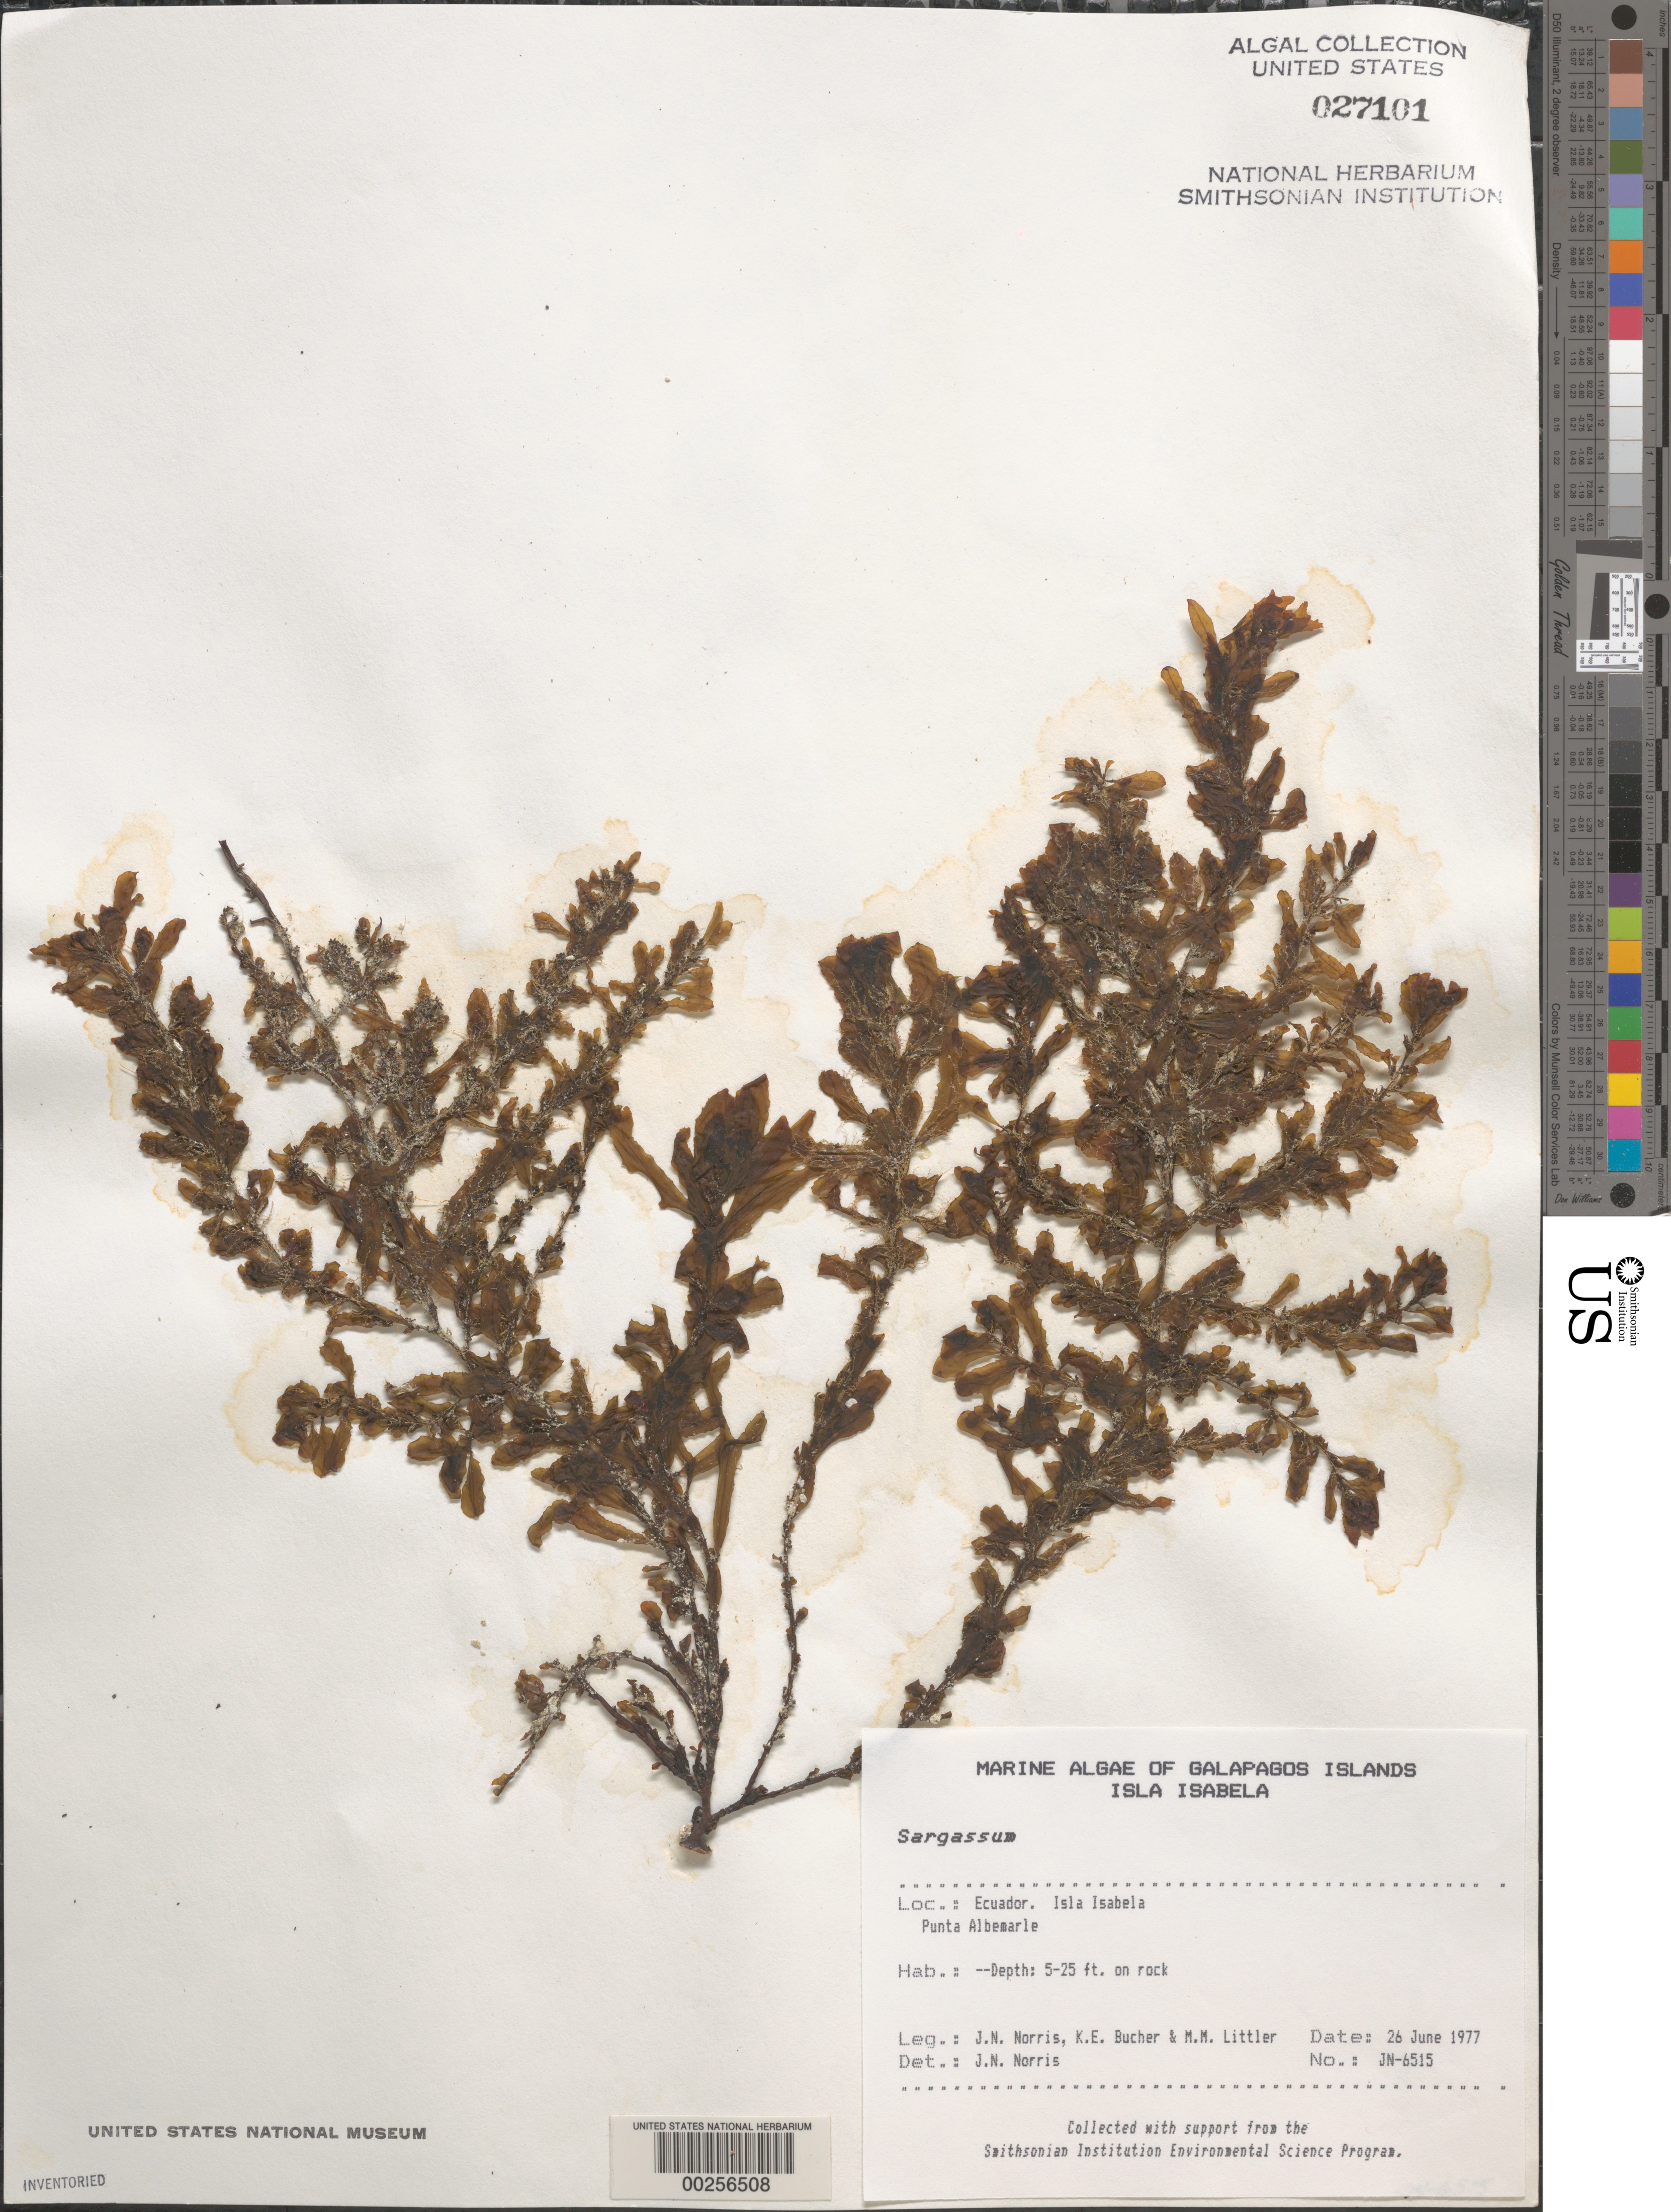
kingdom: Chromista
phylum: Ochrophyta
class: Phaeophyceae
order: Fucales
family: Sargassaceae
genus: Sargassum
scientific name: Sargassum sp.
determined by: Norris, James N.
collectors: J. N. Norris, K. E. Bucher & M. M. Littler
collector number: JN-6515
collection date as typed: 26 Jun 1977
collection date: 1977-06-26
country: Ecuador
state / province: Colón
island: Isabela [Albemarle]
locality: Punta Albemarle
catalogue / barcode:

****************************************

Please reproduce every line of the entries above without changing anything, and leave out the pictures.

kingdom: Chromista
phylum: Ochrophyta
class: Phaeophyceae
order: Fucales
family: Sargassaceae
genus: Sargassum
scientific name: Sargassum sp.
determined by: Norris, James N.
collectors: J. N. Norris, K. E. Bucher & M. M. Littler
collector number: JN-6515
collection date as typed: 26 Jun 1977
collection date: 1977-06-26
country: Ecuador
state / province: Colón
island: Isabela [Albemarle]
locality: Punta Albemarle
catalogue / barcode:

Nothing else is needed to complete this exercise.